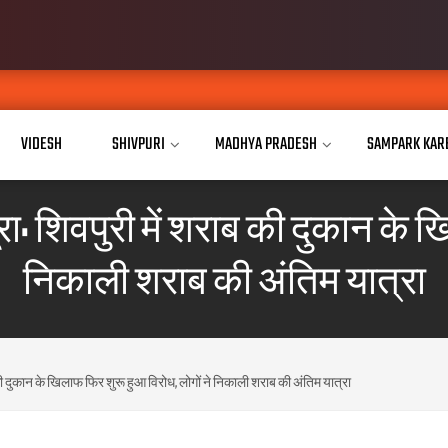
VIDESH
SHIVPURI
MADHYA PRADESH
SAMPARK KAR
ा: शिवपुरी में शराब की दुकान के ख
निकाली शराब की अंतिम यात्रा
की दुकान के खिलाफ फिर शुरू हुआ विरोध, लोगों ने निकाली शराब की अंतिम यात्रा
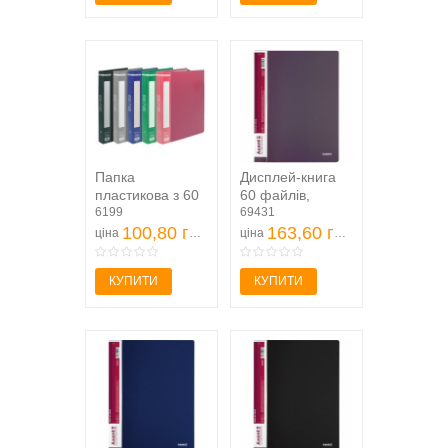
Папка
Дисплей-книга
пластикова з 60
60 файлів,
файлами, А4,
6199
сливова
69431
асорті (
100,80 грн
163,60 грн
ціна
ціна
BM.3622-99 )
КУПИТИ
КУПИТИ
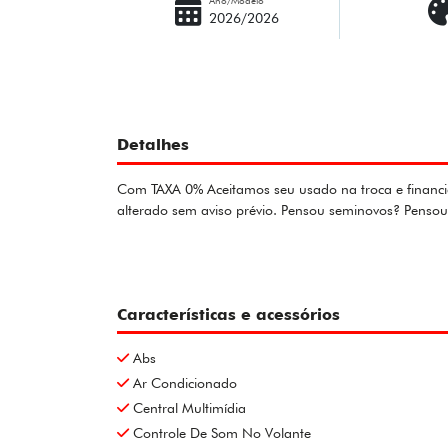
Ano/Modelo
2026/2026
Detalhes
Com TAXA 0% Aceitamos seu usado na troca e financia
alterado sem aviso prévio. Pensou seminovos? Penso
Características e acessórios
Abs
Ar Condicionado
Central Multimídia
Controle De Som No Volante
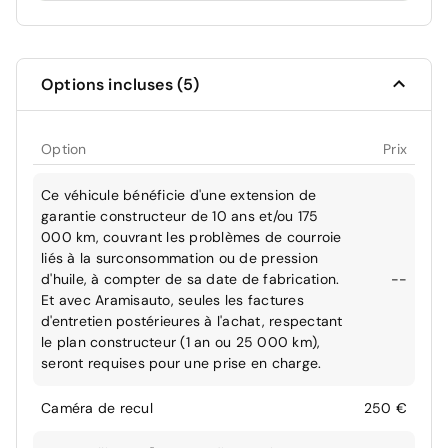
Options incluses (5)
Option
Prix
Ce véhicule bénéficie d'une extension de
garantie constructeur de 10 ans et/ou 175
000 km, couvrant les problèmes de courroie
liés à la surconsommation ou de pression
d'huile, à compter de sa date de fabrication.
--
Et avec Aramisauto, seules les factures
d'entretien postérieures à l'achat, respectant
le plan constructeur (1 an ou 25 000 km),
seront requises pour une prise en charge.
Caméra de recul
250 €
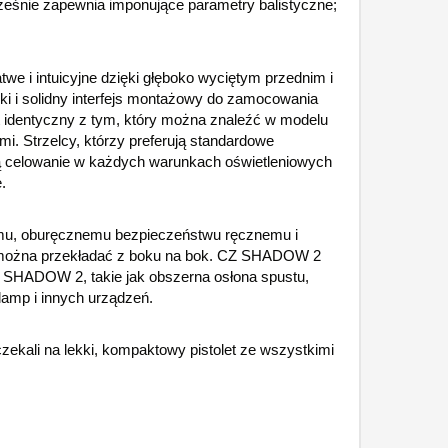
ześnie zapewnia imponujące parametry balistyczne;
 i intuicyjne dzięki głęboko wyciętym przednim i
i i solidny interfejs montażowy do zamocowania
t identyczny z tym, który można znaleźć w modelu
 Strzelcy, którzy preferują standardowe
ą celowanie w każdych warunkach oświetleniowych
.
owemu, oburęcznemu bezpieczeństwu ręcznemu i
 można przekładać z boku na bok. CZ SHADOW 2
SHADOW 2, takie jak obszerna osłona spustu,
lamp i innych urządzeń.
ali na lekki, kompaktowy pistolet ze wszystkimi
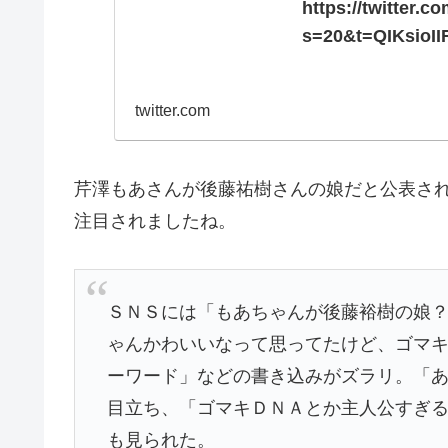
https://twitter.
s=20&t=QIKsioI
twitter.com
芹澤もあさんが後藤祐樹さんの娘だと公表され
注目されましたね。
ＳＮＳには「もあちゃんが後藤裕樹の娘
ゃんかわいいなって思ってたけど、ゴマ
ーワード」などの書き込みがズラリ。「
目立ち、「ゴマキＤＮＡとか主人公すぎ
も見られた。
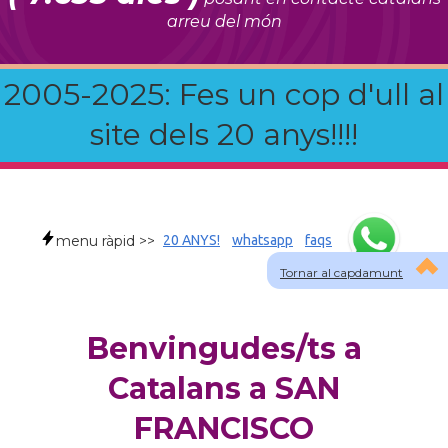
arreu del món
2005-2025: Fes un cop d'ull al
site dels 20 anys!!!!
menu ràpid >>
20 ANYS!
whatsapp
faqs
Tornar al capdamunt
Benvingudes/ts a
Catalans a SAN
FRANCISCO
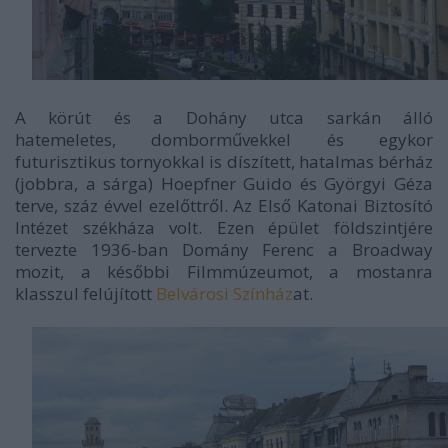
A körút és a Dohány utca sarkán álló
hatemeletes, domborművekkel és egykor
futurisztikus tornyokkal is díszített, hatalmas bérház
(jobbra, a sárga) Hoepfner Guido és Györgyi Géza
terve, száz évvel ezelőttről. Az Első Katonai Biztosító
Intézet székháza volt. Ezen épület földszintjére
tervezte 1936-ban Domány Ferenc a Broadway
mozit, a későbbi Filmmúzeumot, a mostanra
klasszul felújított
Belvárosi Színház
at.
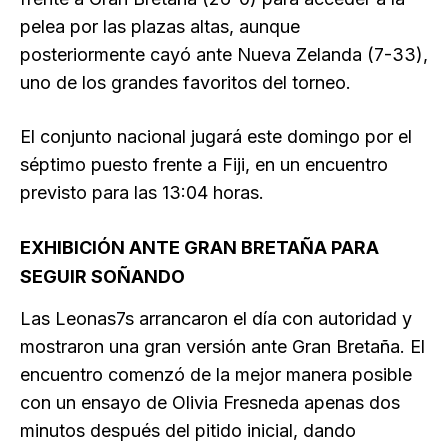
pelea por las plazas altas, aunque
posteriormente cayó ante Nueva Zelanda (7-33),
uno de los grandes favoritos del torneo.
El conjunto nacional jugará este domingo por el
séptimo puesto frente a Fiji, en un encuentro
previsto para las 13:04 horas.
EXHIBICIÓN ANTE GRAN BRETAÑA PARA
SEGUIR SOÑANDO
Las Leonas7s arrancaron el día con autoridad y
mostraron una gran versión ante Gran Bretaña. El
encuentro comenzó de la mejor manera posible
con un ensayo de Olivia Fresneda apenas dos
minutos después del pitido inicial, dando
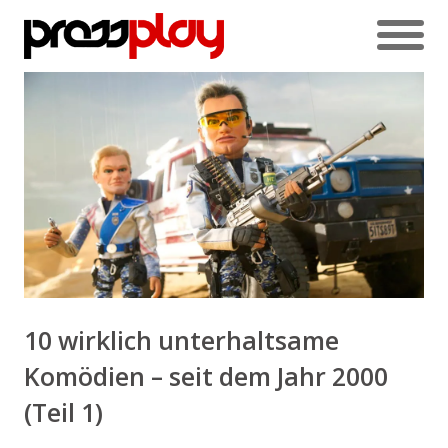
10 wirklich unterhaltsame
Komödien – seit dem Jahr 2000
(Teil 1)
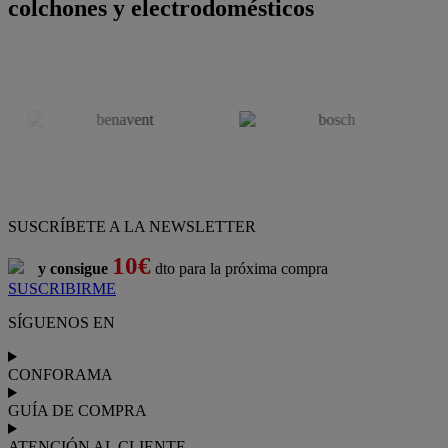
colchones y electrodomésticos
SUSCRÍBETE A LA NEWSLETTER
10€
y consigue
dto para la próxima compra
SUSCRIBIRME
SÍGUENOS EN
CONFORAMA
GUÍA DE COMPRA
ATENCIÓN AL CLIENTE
══════════════════════════════
Reproduce every line of text from the listing above character for character, in the same order. Leave out the picture markers.

Answer to the exercise:
VIDESH
SHIVPURI
MADHYA PRADESH
SAMPARK KAR
ा: शिवपुरी में शराब की दुकान के ख
निकाली शराब की अंतिम यात्रा
की दुकान के खिलाफ फिर शुरू हुआ विरोध, लोगों ने निकाली शराब की अंतिम यात्रा
Папка
Дисплей-книга
пластикова з 60
60 файлів,
файлами, А4,
6199
сливова
69431
асорті (
100,80 грн
163,60 грн
ціна
ціна
BM.3622-99 )
КУПИТИ
КУПИТИ
Ano/Modelo
2026/2026
Detalhes
Com TAXA 0% Aceitamos seu usado na troca e financia
alterado sem aviso prévio. Pensou seminovos? Penso
Características e acessórios
Abs
Ar Condicionado
Central Multimídia
Controle De Som No Volante
Options incluses (5)
Option
Prix
Ce véhicule bénéficie d'une extension de
garantie constructeur de 10 ans et/ou 175
000 km, couvrant les problèmes de courroie
liés à la surconsommation ou de pression
d'huile, à compter de sa date de fabrication.
--
Et avec Aramisauto, seules les factures
d'entretien postérieures à l'achat, respectant
le plan constructeur (1 an ou 25 000 km),
seront requises pour une prise en charge.
Caméra de recul
250 €
ześnie zapewnia imponujące parametry balistyczne;
 i intuicyjne dzięki głęboko wyciętym przednim i
i i solidny interfejs montażowy do zamocowania
t identyczny z tym, który można znaleźć w modelu
 Strzelcy, którzy preferują standardowe
ą celowanie w każdych warunkach oświetleniowych
.
owemu, oburęcznemu bezpieczeństwu ręcznemu i
 można przekładać z boku na bok. CZ SHADOW 2
SHADOW 2, takie jak obszerna osłona spustu,
lamp i innych urządzeń.
ali na lekki, kompaktowy pistolet ze wszystkimi
https://twitter.
s=20&t=QIKsioI
twitter.com
芹澤もあさんが後藤祐樹さんの娘だと公表され
注目されましたね。
ＳＮＳには「もあちゃんが後藤裕樹の娘
ゃんかわいいなって思ってたけど、ゴマ
ーワード」などの書き込みがズラリ。「
目立ち、「ゴマキＤＮＡとか主人公すぎ
も見られた。
arreu del món
2005-2025: Fes un cop d'ull al
site dels 20 anys!!!!
menu ràpid >>
20 ANYS!
whatsapp
faqs
Tornar al capdamunt
Benvingudes/ts a
Catalans a SAN
FRANCISCO
A körút és a Dohány utca sarkán álló
hatemeletes, domborművekkel és egykor
futurisztikus tornyokkal is díszített, hatalmas bérház
(jobbra, a sárga) Hoepfner Guido és Györgyi Géza
terve, száz évvel ezelőttről. Az Első Katonai Biztosító
Intézet székháza volt. Ezen épület földszintjére
tervezte 1936-ban Domány Ferenc a Broadway
mozit, a későbbi Filmmúzeumot, a mostanra
klasszul felújított
Belvárosi Színház
at.
pelea por las plazas altas, aunque
posteriormente cayó ante Nueva Zelanda (7-33),
uno de los grandes favoritos del torneo.
El conjunto nacional jugará este domingo por el
séptimo puesto frente a Fiji, en un encuentro
previsto para las 13:04 horas.
EXHIBICIÓN ANTE GRAN BRETAÑA PARA
SEGUIR SOÑANDO
Las Leonas7s arrancaron el día con autoridad y
mostraron una gran versión ante Gran Bretaña. El
encuentro comenzó de la mejor manera posible
con un ensayo de Olivia Fresneda apenas dos
minutos después del pitido inicial, dando
10 wirklich unterhaltsame
Komödien – seit dem Jahr 2000
(Teil 1)
colchones y electrodomésticos
SUSCRÍBETE A LA NEWSLETTER
10€
y consigue
dto para la próxima compra
SUSCRIBIRME
SÍGUENOS EN
CONFORAMA
GUÍA DE COMPRA
ATENCIÓN AL CLIENTE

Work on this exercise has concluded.